Mr Juventus Duorinaah, Executive Director of the Ghana National Association of the Deaf (GNAD), a member Association of the GFD who made the appeal said the current platform ignores many important aspects of education that made learning disability friendly.
“I want the government to review the e-learning programme because many children living with disability have been left out. It should be made more disability friendly, to ensure that they benefit, if not the e-learning is nothing to the persons living with disabilities who are at home.
“And that will also mean that they are being cheated because at the end of the day the deaf, the blind and the deaf-blind will all be writing the same paper,” he said.
Mr Duorinaah was speaking on the topic: “Impact of COVID-19 on the lives of persons with disabilities - experiences and lessons”, at a National Policy Dialogue on the Review of the Disability Act in Accra.
The dialogue, organized by the GFD in partnership with ActionAid Ghana, was aimed at soliciting inputs from relevant stakeholders to push for the review of the country’s Disability Act, to make it more inclusive and effective.
In March this year, government closed down all schools as part of measures to stem the spread of the COVID-19 pandemic in the country.
Subsequently, the Ministry of Education together with the Ministry of Communications and the Ghana Education Service rolled out the e-learning programme, to ensure that students remained active while at home.
Mr Duorinaah said the plight of persons living with disabilities had worsened as a result of the COVID-19 pandemic, with many having lost their jobs.
He urged the media to throw more light on the challenges of persons living with disabilities, particularly in this period of COVID-19, to ensure that they receive the needed attention possible, to mitigate their plight.
Mr Alexander Bankole Williams, Chairman of the National Advocacy Committee of GFD also called on government to roll out a scheme that would deliver to every learner with disability, including the provision of disability-designed laptops, with accompanying appropriate software application that would make the laptops usable.
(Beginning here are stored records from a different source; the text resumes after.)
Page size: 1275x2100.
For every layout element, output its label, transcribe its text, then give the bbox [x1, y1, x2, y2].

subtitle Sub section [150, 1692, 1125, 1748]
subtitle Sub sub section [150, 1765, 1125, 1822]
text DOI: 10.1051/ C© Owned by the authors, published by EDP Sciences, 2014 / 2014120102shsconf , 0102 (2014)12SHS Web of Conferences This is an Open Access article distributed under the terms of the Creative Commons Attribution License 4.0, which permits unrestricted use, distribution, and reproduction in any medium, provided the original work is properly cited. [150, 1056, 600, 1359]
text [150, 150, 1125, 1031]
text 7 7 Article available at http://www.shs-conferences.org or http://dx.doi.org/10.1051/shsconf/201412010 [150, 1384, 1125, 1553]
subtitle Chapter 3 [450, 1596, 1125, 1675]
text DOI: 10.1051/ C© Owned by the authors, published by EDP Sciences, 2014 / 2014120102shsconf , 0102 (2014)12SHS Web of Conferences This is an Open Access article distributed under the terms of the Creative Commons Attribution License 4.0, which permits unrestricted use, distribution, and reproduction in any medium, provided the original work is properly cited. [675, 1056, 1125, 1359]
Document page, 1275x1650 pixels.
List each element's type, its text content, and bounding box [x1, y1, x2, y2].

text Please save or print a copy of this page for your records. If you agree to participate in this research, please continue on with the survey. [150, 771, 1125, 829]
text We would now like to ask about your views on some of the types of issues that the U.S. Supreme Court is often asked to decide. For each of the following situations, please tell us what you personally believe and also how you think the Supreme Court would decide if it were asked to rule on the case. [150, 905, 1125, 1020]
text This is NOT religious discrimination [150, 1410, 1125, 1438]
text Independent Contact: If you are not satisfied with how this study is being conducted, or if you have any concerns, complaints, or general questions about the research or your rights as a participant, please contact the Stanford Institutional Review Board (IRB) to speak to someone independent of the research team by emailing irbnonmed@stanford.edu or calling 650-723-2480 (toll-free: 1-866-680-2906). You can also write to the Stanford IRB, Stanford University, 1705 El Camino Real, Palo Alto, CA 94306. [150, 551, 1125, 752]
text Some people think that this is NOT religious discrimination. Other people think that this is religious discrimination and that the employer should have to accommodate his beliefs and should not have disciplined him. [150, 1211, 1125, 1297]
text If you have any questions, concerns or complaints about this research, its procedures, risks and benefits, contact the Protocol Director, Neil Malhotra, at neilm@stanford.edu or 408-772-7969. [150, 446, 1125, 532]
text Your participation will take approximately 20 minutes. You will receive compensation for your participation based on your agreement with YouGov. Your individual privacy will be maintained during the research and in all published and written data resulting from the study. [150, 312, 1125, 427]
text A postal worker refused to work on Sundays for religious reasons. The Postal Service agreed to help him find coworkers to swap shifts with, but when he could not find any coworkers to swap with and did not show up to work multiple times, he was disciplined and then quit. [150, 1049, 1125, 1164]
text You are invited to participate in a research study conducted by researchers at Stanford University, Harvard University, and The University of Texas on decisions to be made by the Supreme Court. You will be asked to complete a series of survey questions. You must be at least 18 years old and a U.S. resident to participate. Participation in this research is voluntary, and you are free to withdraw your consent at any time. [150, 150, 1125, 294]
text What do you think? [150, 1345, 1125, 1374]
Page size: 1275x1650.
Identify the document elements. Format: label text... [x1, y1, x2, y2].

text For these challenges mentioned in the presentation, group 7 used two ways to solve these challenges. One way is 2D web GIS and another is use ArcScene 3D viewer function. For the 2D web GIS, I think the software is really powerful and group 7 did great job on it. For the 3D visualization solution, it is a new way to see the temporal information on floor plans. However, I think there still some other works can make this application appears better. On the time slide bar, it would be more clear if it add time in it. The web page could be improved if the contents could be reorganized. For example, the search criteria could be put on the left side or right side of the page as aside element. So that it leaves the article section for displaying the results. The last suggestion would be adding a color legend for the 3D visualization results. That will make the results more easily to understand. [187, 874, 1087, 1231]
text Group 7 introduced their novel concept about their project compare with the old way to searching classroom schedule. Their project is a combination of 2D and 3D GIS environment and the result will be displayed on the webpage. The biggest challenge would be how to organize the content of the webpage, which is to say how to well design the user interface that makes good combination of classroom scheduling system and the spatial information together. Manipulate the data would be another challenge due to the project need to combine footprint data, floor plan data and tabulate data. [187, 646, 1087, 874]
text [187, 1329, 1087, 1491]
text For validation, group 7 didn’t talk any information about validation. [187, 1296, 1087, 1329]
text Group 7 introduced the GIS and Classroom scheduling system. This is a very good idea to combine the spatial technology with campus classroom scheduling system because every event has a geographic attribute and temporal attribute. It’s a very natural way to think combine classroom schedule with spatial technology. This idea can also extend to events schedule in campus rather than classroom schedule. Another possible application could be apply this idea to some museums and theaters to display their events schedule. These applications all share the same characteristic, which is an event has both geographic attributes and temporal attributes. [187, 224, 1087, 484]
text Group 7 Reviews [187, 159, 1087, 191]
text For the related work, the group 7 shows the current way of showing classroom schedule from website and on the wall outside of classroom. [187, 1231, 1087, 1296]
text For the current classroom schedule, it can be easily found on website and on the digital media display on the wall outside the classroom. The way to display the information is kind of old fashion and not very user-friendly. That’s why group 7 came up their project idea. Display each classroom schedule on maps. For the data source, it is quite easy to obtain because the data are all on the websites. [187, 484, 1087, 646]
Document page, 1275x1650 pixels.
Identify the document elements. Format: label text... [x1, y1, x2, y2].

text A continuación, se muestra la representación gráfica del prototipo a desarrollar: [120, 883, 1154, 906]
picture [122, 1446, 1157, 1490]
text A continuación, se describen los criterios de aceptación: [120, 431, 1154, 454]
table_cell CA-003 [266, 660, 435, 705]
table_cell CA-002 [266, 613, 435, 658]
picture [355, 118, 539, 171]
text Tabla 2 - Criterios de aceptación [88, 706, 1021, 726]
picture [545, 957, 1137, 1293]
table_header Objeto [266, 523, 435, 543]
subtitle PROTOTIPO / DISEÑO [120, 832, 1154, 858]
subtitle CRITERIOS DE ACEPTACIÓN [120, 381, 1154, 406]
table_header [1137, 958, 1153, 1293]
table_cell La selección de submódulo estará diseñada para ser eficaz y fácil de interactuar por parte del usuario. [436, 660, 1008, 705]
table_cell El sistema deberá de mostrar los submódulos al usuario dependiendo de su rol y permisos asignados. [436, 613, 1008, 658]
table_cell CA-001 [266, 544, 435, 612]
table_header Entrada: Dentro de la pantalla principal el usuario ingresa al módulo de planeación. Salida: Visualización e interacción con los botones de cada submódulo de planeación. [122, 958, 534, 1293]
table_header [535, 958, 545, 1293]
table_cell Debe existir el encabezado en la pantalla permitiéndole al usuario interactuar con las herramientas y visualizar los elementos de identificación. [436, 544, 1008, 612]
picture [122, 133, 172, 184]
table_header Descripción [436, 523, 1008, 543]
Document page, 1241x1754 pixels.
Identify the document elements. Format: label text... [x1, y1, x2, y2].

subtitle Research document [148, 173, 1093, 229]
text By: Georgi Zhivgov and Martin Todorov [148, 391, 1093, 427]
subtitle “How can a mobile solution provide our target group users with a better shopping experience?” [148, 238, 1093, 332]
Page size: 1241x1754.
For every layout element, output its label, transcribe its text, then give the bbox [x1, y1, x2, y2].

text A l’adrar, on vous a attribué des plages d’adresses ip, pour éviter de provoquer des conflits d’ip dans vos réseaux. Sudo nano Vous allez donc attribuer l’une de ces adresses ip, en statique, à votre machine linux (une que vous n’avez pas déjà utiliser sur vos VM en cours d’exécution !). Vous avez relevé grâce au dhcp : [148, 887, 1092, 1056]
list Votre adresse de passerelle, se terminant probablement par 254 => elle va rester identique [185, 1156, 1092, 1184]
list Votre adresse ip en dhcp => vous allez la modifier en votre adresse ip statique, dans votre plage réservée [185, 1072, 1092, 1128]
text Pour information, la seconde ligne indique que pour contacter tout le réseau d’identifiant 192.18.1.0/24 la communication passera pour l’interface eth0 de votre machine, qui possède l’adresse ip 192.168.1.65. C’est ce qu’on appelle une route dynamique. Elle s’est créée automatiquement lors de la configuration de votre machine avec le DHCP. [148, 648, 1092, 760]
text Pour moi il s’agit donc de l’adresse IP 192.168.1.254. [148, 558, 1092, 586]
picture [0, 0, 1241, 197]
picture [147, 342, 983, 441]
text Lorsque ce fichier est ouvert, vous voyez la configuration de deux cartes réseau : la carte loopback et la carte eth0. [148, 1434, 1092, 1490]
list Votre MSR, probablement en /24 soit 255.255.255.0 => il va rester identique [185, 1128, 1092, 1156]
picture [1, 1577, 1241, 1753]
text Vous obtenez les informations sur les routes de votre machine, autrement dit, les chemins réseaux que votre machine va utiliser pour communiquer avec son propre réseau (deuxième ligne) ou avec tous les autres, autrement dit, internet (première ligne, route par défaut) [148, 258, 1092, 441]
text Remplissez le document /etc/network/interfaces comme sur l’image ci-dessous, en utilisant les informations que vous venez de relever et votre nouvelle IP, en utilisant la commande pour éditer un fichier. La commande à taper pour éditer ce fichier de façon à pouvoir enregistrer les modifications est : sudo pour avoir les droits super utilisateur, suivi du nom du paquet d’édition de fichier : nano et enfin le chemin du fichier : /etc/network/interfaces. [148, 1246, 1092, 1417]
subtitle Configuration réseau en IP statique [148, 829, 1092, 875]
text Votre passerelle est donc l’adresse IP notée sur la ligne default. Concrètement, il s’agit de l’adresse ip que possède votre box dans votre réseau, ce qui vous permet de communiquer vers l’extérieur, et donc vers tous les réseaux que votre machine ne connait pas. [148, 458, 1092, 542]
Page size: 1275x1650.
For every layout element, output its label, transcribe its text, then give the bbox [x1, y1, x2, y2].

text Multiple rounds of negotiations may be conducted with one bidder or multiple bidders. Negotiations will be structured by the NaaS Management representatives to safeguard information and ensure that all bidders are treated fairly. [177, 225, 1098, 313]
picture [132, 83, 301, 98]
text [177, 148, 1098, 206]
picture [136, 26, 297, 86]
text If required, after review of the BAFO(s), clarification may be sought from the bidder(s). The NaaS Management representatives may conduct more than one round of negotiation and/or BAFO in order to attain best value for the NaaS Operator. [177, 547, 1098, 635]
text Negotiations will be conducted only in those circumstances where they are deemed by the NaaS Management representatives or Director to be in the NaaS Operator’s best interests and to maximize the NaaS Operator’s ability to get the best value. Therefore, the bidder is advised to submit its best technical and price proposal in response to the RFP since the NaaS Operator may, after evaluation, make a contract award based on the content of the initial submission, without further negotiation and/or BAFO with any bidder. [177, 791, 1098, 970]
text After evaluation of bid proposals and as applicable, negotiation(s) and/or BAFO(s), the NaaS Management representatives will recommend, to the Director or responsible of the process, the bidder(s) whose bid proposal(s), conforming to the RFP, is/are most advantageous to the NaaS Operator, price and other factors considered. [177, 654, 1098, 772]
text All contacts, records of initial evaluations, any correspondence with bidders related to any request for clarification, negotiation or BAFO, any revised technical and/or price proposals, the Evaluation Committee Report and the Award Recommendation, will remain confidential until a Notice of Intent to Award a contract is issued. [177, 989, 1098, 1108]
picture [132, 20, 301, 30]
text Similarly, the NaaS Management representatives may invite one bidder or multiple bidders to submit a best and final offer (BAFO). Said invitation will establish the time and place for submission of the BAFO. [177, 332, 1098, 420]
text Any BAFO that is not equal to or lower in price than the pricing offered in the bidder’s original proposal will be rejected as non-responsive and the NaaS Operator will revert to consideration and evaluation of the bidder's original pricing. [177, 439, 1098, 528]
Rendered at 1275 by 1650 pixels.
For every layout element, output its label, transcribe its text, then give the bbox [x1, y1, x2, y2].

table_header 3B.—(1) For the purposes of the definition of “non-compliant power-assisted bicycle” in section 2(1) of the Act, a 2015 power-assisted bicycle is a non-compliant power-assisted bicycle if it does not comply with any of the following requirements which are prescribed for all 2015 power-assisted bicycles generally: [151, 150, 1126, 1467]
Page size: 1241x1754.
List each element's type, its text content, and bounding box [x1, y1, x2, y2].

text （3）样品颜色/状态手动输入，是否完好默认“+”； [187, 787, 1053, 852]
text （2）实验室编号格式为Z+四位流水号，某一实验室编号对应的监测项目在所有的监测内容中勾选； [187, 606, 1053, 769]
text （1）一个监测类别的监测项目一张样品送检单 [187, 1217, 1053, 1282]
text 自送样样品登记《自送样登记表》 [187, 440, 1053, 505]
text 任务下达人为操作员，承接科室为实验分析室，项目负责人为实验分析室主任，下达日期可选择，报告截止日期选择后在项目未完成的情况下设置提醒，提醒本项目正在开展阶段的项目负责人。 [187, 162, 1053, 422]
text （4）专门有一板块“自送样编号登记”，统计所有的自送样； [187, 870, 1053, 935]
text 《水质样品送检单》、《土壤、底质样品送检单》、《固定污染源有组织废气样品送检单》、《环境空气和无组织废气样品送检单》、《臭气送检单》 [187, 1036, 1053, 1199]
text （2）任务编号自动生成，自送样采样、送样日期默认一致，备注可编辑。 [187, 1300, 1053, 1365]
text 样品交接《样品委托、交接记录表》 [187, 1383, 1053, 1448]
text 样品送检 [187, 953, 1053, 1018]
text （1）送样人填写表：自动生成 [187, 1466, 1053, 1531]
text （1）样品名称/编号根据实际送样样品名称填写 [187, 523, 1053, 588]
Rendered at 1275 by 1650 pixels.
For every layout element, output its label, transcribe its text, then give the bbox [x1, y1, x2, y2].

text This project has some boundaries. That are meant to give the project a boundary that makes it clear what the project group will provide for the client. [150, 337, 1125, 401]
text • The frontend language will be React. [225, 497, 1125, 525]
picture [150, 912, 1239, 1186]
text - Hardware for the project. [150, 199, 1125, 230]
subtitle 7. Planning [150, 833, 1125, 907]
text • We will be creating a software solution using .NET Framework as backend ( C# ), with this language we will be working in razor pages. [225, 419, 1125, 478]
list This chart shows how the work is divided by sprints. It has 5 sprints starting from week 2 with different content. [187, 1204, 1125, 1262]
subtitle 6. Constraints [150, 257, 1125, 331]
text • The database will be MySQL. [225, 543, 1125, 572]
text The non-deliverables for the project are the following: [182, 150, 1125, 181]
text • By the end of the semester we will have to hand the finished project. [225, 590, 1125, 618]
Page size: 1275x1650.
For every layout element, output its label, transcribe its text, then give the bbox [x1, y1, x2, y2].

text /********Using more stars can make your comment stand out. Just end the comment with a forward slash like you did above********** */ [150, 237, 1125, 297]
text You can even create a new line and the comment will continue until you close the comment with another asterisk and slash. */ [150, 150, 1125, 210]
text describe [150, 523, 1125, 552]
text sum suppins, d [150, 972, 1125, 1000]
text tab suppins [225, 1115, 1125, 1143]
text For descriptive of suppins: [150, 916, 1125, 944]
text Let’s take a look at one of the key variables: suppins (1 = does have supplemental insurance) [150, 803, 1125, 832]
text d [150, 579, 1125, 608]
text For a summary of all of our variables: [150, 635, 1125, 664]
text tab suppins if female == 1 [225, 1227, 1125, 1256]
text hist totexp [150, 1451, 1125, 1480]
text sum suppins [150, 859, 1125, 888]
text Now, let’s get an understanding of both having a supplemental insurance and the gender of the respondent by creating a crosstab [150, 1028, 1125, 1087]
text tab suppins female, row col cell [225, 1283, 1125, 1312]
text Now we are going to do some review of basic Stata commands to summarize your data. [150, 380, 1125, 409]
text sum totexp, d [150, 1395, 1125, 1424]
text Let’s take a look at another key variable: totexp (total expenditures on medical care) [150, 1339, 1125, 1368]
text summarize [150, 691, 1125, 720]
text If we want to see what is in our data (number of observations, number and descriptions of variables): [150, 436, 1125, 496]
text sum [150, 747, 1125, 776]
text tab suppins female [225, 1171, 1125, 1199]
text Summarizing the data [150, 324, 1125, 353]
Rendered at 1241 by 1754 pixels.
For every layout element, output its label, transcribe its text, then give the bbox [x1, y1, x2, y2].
He further appealed to the government to review the television facilitated learning, to ensure that the full needs of persons with disabilities were factored.
“Also, identify those persons with disabilities who are unemployed at the moment and are particularly unable to go out job hunting, to begin to give them specific monthly stimulus packages as a form of social intervention to enable them to deal with their day-to-day living,” he said.
Mr John Nkaw, Head of Programmes, Campaigns and Innovations at ActionAid Ghana also urged government to do more beyond the social interventions, especially in the era of COVID-19, to mitigate the plights of the vulnerable, particularly persons living with disabilities.
He assured GFD of its commitment towards the empowerment of persons living with disability, to enable them to demand for their rights.
Meanwhile, the Federation has also urged the government to fast track processes of the amendment of the country’s current Disability Act, 2006 (Act 715), to conform with international conventions.